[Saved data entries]
_ _ _ _

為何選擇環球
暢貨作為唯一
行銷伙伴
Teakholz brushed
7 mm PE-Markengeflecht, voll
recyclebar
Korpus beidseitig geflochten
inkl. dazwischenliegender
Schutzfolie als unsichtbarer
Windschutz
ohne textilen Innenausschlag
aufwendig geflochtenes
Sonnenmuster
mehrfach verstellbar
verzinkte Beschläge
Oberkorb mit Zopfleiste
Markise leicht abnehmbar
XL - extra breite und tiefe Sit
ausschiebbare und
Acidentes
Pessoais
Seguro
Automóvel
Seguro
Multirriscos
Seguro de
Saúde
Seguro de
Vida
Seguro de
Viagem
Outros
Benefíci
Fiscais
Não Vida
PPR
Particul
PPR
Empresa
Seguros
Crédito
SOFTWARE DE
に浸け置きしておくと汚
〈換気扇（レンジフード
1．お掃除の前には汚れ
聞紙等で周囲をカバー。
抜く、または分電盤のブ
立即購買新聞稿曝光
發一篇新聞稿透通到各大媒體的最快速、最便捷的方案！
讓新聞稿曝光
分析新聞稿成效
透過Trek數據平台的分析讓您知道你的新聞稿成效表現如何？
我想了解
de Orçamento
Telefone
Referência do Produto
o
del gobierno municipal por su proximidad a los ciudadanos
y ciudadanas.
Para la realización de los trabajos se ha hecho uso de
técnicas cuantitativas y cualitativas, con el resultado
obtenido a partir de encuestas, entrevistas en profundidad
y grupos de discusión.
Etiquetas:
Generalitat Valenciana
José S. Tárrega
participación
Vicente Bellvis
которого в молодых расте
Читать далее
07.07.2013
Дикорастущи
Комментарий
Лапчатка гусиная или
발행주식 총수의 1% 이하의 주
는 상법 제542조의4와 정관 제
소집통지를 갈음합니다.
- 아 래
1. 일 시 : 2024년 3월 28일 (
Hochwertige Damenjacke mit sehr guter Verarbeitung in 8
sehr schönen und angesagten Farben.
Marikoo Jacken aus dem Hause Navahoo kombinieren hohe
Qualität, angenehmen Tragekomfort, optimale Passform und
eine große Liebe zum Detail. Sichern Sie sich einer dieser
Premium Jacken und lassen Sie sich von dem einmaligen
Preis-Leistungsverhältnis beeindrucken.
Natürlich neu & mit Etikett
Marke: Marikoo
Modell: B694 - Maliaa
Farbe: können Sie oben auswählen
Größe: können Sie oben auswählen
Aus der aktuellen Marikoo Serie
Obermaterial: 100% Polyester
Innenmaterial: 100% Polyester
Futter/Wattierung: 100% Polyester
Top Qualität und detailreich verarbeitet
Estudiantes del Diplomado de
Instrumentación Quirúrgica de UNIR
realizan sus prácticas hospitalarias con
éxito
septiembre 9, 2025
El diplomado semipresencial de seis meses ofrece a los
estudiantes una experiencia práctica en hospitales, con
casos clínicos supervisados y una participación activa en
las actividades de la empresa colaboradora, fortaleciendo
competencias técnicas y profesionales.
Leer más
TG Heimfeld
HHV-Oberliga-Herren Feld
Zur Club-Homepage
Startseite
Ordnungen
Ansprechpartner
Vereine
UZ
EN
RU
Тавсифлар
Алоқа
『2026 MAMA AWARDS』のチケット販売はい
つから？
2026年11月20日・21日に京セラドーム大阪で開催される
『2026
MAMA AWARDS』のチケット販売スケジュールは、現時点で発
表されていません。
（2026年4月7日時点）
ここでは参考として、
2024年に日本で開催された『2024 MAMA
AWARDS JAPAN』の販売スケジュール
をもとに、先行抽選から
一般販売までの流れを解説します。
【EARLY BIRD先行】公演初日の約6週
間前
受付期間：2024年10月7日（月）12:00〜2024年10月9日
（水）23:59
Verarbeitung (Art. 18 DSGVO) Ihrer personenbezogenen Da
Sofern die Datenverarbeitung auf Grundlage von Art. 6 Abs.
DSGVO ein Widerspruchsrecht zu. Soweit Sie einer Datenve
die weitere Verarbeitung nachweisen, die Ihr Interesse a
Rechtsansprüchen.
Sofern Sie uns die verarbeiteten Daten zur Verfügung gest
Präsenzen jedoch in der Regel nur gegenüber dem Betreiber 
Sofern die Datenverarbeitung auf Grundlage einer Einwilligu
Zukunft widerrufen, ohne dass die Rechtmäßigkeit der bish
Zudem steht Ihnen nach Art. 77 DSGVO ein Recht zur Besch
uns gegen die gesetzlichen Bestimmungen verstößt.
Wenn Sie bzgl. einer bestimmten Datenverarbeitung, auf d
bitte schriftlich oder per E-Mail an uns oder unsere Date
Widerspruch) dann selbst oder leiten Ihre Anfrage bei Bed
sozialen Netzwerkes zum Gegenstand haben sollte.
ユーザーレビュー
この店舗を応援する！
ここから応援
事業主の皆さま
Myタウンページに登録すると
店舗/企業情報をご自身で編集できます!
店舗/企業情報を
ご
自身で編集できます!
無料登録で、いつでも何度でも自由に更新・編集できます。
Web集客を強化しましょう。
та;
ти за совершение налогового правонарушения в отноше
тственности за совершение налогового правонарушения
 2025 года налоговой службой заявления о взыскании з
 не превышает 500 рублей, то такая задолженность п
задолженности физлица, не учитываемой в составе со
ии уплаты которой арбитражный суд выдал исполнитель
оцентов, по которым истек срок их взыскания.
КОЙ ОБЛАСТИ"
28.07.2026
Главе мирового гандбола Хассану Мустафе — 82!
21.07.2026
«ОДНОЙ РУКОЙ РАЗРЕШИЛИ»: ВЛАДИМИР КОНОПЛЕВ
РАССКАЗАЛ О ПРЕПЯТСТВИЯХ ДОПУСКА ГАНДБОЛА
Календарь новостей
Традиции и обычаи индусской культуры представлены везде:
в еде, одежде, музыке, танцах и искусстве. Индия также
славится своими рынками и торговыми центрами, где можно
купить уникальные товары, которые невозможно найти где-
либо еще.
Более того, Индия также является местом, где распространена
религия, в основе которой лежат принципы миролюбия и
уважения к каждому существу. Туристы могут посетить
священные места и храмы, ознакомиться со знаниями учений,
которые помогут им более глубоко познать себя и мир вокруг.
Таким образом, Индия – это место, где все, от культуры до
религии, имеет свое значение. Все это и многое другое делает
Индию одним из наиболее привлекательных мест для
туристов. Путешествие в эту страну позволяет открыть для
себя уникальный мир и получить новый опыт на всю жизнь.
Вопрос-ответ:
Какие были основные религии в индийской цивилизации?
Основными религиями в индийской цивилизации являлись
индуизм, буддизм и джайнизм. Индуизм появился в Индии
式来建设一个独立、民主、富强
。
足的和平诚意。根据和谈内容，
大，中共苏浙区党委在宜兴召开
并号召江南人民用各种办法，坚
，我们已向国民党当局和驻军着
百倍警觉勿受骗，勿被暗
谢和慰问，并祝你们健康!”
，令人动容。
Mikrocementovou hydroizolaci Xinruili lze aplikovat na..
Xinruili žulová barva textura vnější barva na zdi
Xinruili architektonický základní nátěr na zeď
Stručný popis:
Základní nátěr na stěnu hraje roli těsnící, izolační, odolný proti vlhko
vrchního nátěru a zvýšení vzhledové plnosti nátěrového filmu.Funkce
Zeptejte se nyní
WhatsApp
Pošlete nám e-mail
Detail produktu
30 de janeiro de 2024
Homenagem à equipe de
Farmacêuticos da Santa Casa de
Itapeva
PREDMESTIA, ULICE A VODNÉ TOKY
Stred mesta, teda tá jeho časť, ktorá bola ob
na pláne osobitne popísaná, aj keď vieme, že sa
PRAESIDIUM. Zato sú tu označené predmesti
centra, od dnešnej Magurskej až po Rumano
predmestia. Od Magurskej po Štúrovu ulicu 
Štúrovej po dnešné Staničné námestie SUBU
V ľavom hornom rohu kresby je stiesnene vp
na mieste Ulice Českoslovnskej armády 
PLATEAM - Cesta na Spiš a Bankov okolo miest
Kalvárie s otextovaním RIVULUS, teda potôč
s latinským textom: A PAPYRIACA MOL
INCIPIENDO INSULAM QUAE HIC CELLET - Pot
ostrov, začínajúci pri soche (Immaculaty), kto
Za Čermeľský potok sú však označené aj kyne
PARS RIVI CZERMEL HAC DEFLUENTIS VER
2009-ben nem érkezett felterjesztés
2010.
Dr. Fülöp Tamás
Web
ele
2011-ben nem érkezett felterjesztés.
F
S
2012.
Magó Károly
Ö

_ _ _ _

• [YOUR INSTRUCTIONS]
Starting with the first line of the records, repeat every line up to and including the one containing "Größe: können Sie oben auswählen", and nothing else.

• [COMPLETED TASK]
為何選擇環球
暢貨作為唯一
行銷伙伴
Teakholz brushed
7 mm PE-Markengeflecht, voll
recyclebar
Korpus beidseitig geflochten
inkl. dazwischenliegender
Schutzfolie als unsichtbarer
Windschutz
ohne textilen Innenausschlag
aufwendig geflochtenes
Sonnenmuster
mehrfach verstellbar
verzinkte Beschläge
Oberkorb mit Zopfleiste
Markise leicht abnehmbar
XL - extra breite und tiefe Sit
ausschiebbare und
Acidentes
Pessoais
Seguro
Automóvel
Seguro
Multirriscos
Seguro de
Saúde
Seguro de
Vida
Seguro de
Viagem
Outros
Benefíci
Fiscais
Não Vida
PPR
Particul
PPR
Empresa
Seguros
Crédito
SOFTWARE DE
に浸け置きしておくと汚
〈換気扇（レンジフード
1．お掃除の前には汚れ
聞紙等で周囲をカバー。
抜く、または分電盤のブ
立即購買新聞稿曝光
發一篇新聞稿透通到各大媒體的最快速、最便捷的方案！
讓新聞稿曝光
分析新聞稿成效
透過Trek數據平台的分析讓您知道你的新聞稿成效表現如何？
我想了解
de Orçamento
Telefone
Referência do Produto
o
del gobierno municipal por su proximidad a los ciudadanos
y ciudadanas.
Para la realización de los trabajos se ha hecho uso de
técnicas cuantitativas y cualitativas, con el resultado
obtenido a partir de encuestas, entrevistas en profundidad
y grupos de discusión.
Etiquetas:
Generalitat Valenciana
José S. Tárrega
participación
Vicente Bellvis
которого в молодых расте
Читать далее
07.07.2013
Дикорастущи
Комментарий
Лапчатка гусиная или
발행주식 총수의 1% 이하의 주
는 상법 제542조의4와 정관 제
소집통지를 갈음합니다.
- 아 래
1. 일 시 : 2024년 3월 28일 (
Hochwertige Damenjacke mit sehr guter Verarbeitung in 8
sehr schönen und angesagten Farben.
Marikoo Jacken aus dem Hause Navahoo kombinieren hohe
Qualität, angenehmen Tragekomfort, optimale Passform und
eine große Liebe zum Detail. Sichern Sie sich einer dieser
Premium Jacken und lassen Sie sich von dem einmaligen
Preis-Leistungsverhältnis beeindrucken.
Natürlich neu & mit Etikett
Marke: Marikoo
Modell: B694 - Maliaa
Farbe: können Sie oben auswählen
Größe: können Sie oben auswählen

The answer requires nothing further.